What does this mean for your tax cuts and the money you invested in stocks?
It is going to have an impact in 5 areas of interest. It is time to take a look!
1) The current laws keep the income brackets down to seven compartments. The rates now include but are not limited to, 10,12,22,24, and 37%. The highest bracket includes $6000,000 for joint filers and $500,000 for single filers.
The third lowest percent(22%) has those earning $1 million a year. The highest percent(37%), is linked to those earning more than $1 million a year.
Sign in https://www.mystockoptions.com/faq/index.cfm/catID/940B4218-8C5B-4177-8DA426245C0E10E7/ObjectID/17AAC844-5935-4EB6-AF9EB612AA30AE1C that way you can find out your supplemental wage rate. You can find out what bracket you fit into to pay the taxes you need.
The more you understand the table, the more you can plan your strategy. Pay what you need to in taxes and keep most of it in your stocks. Stocks offer a way to save money in taxes. Click here https://money.usnews.com/investing/buy-and-hold-strategy/articles/2018-04-12/5-ways-to-minimize-taxes-in-a-portfolio to find out how.
FYI: The higher your income, the more you might need to pay in taxes.
2) There are changes to the AMT(Alternative Minimum Tax). Are you familiar with your ISO(Incentive stock options)? They can trigger the ATM. You need to click here https://www.mystockoptions.com/faq/index.cfm/catID/dfe2fba7-9773-4ae3-bbe66cabb4ce79b8/ObjectID/3517A0BD-6683-11D4-AF69000102460375 to find out more.

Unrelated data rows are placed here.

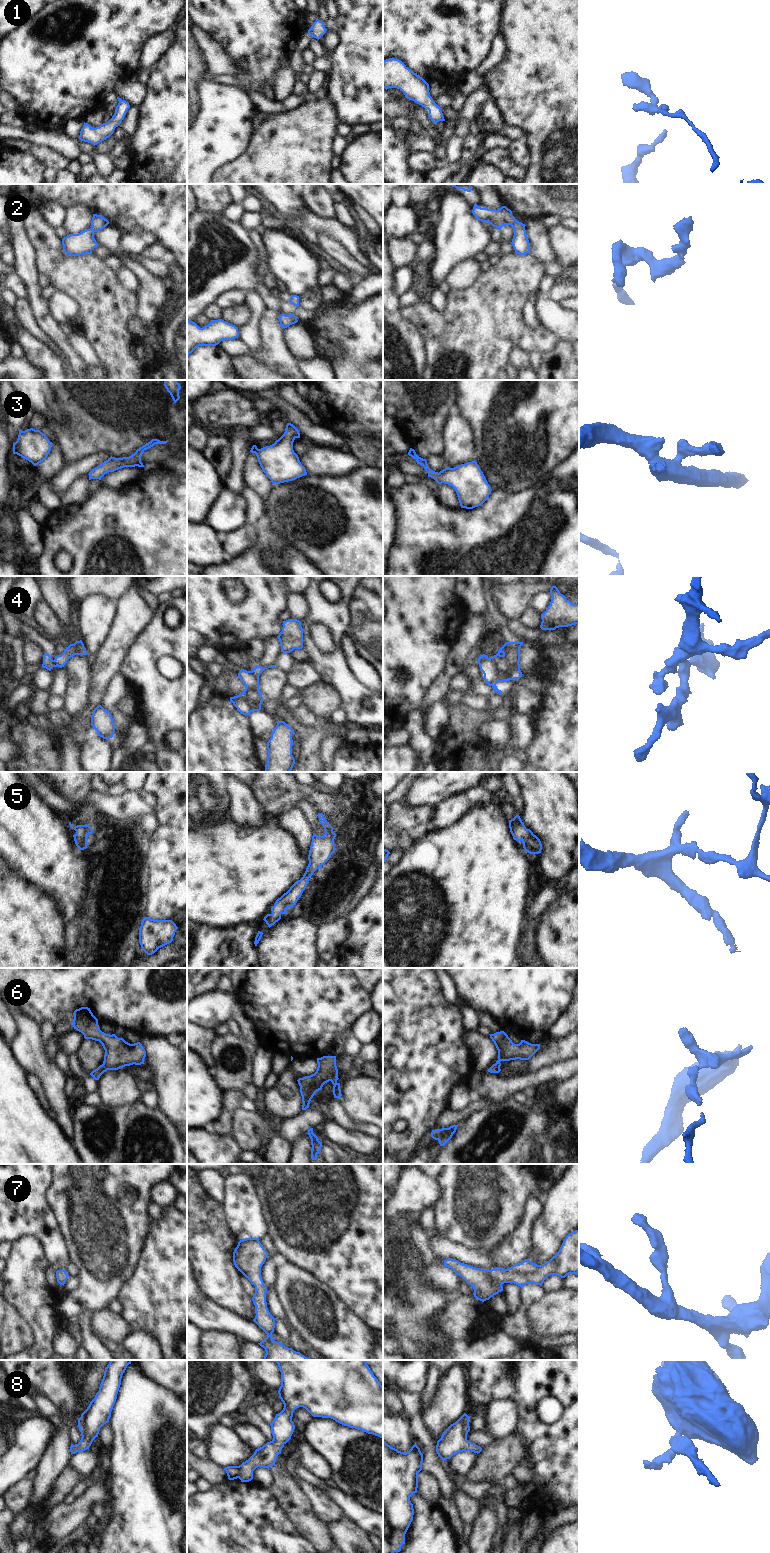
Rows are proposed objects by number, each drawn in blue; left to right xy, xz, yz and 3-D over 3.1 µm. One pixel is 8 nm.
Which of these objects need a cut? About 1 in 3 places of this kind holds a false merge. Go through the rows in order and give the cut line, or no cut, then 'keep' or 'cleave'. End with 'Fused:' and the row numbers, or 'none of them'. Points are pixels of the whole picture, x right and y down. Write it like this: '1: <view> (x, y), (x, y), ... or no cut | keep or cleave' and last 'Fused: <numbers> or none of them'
1: no cut | keep
2: no cut | keep
3: no cut | keep
4: xz (250, 671), (258, 679) | cleave
5: no cut | keep
6: no cut | keep
7: no cut | keep
8: no cut | keep
Fused: 4

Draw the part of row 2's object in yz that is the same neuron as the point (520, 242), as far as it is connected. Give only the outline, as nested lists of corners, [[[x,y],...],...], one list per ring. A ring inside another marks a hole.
[[[474,204],[473,215],[481,222],[488,222],[493,227],[501,228],[505,225],[511,225],[514,229],[512,245],[516,254],[525,255],[530,252],[530,243],[526,234],[525,224],[517,221],[512,215],[512,211],[506,206],[500,209],[481,208]]]

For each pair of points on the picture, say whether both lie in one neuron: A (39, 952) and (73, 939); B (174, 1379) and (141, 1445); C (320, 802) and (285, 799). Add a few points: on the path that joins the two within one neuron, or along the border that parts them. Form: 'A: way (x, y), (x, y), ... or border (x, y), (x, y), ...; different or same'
A: border (64, 923), (64, 944), (69, 949); different
B: border (148, 1378), (176, 1393); different
C: way (311, 795), (294, 795); same

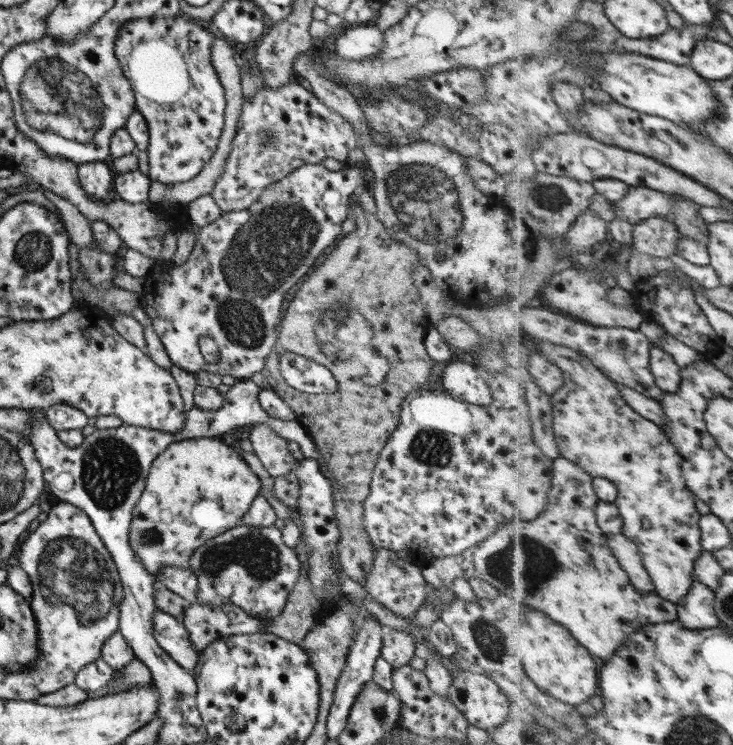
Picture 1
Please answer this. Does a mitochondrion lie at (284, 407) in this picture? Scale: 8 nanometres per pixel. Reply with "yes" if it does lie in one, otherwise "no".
no

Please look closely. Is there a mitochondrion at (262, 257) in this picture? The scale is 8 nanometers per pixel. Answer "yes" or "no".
yes

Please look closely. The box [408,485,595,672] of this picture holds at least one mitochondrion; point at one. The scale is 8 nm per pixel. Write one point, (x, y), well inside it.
(528, 565)

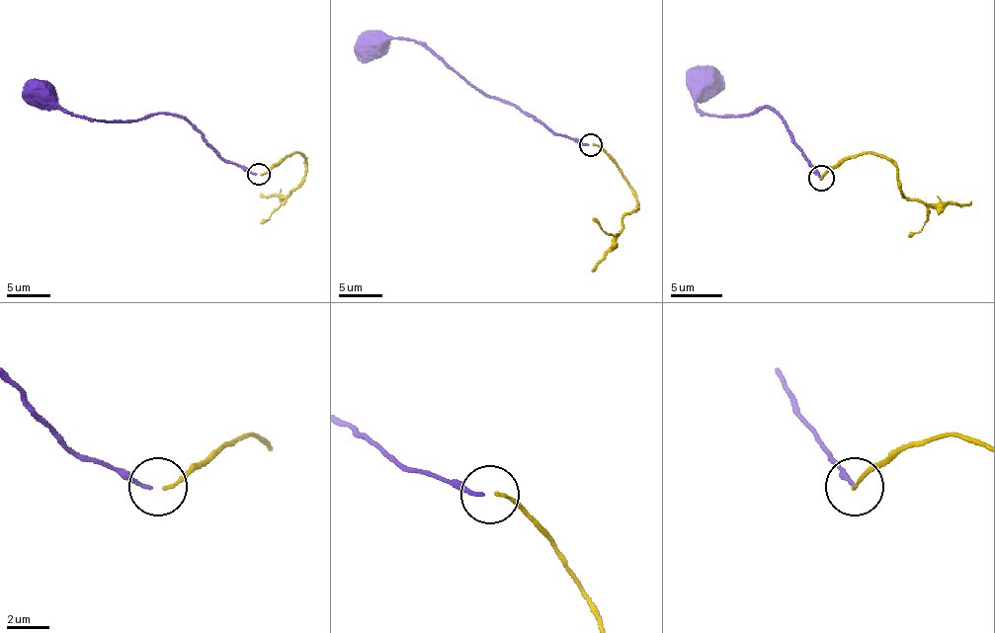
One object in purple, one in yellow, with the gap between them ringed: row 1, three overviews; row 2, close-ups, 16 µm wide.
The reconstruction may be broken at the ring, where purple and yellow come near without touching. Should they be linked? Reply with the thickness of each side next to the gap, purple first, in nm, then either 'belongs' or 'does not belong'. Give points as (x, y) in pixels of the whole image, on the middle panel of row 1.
160/150 nm | belongs

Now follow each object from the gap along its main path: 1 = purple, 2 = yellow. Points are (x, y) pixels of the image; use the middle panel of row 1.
1: (588, 144), (557, 135), (511, 103), (484, 96), (425, 47), (399, 39), (381, 39), (376, 43)
2: (592, 144), (599, 146), (619, 168), (638, 207), (622, 216), (622, 230), (592, 272)

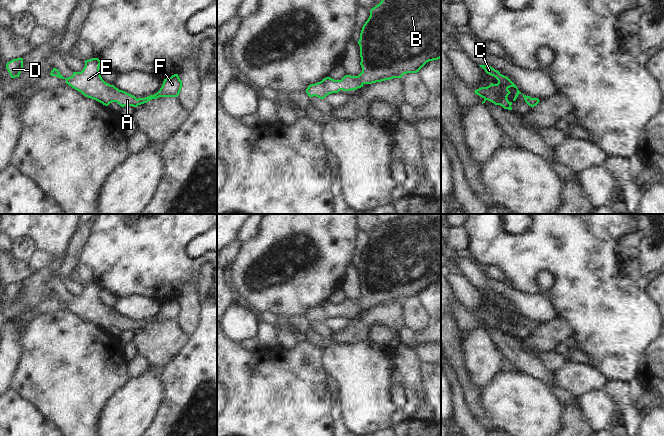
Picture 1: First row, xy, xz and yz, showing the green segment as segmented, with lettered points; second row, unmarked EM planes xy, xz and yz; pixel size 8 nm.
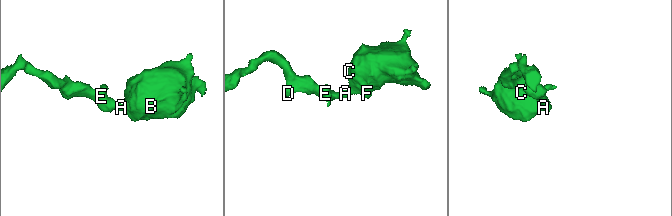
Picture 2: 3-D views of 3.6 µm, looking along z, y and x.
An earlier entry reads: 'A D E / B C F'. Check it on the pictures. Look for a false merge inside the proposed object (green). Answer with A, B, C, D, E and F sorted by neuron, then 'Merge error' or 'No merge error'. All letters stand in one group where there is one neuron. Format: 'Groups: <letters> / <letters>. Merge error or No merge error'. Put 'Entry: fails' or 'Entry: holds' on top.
Entry: fails
Groups: A B C D E F. No merge error

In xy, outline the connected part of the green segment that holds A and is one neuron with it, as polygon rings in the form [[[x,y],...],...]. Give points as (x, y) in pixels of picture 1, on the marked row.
[[[92,58],[85,61],[85,67],[81,72],[73,72],[73,75],[68,78],[64,78],[56,68],[53,68],[50,75],[65,79],[66,84],[105,106],[117,102],[121,107],[137,107],[159,97],[177,97],[182,88],[182,81],[178,74],[174,74],[164,79],[162,87],[156,94],[137,99],[135,96],[119,90],[114,85],[106,83],[99,72],[100,64],[101,61],[98,58]]]

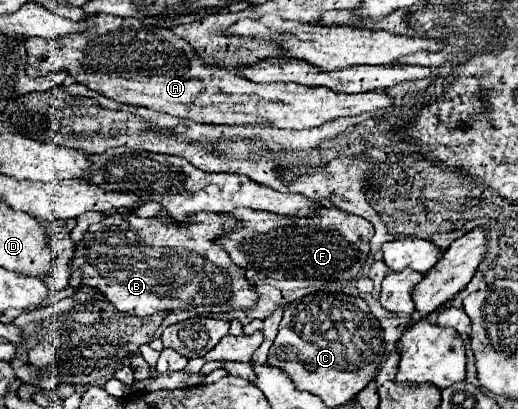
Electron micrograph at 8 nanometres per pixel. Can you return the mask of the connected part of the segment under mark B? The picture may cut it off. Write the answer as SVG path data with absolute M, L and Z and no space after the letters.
M114 213L100 223L88 227L76 249L74 267L82 271L82 285L98 289L108 299L108 303L128 315L142 317L156 311L196 311L198 315L210 317L234 309L248 309L254 307L258 295L254 287L246 281L244 271L234 265L226 251L214 241L220 231L234 229L234 225L234 217L218 213L196 213L190 215L190 219L184 223L170 219L142 219L134 213Z

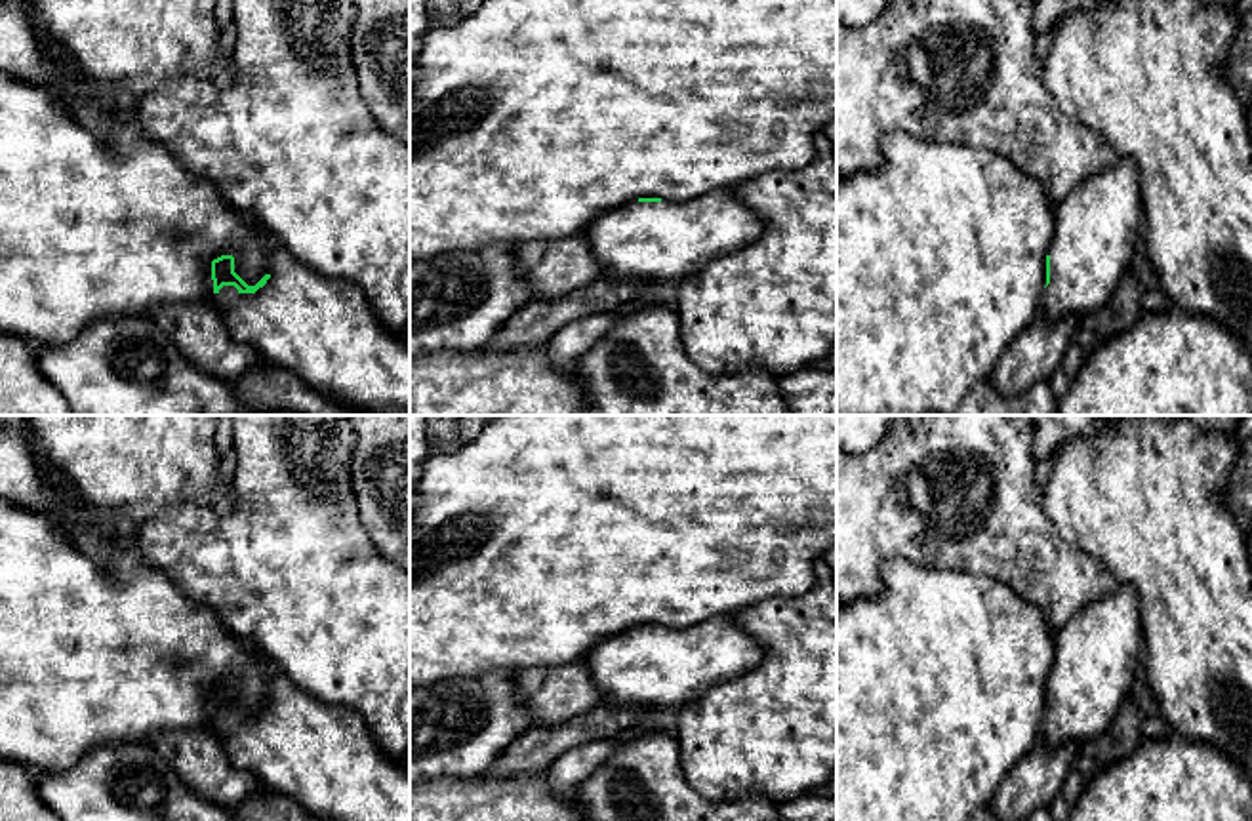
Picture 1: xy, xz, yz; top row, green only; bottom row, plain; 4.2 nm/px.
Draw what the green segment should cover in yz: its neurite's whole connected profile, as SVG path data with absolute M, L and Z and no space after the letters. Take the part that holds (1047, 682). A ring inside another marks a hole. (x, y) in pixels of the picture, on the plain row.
M1130 583L1084 606L1054 636L1054 665L1046 682L1046 714L1040 737L1048 751L1082 745L1109 730L1130 697L1141 655L1141 602Z

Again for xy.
M263 657L267 701L248 712L234 699L234 684L212 688L213 722L234 766L253 773L269 791L295 800L318 821L410 821L410 771L389 758L364 718L299 690L271 659Z

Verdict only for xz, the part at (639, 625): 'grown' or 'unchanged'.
grown

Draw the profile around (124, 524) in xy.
M118 509L118 511L111 511L109 516L116 526L116 530L120 531L120 535L124 537L124 541L133 543L139 526L130 518L130 514Z

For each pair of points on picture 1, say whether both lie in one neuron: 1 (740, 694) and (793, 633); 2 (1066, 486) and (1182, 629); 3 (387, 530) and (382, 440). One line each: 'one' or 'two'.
1: one
2: one
3: one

3) There is no real change to the long-term capital gains rates. You either have 15% or 20%. There is a reduction in the short-term income brackets. That is going to affect your short-term gains. That is going to influence your short and long-term rates. This is going to affect your tax planning in some way.
One thing to keep an eye out for is the 3.8% Medicare Surtax. They are looking to repeal that in Congress right now. You may or may not be affected if that is part of your income tax portfolio.
4) Do you know what the Qualified Stock Grant is? It is the one that private companies use as part of their tax planning. There is a new version of the Empowering Employees Through Stock Ownership Act. This new provision now lets people opt to defer their income for tax purposes. They can do this at either the NQSO or the RSU. You can do this for at least five years as long as the company has met the necessary requirements. This could be a good thing. There is not enough information yet to make an accurate conclusion.
5) Do you use the estate tax or gift tax sections on your form? The money you get back is going to double in value. This is going to affect some more than others. Those who earn more are going to see the best results.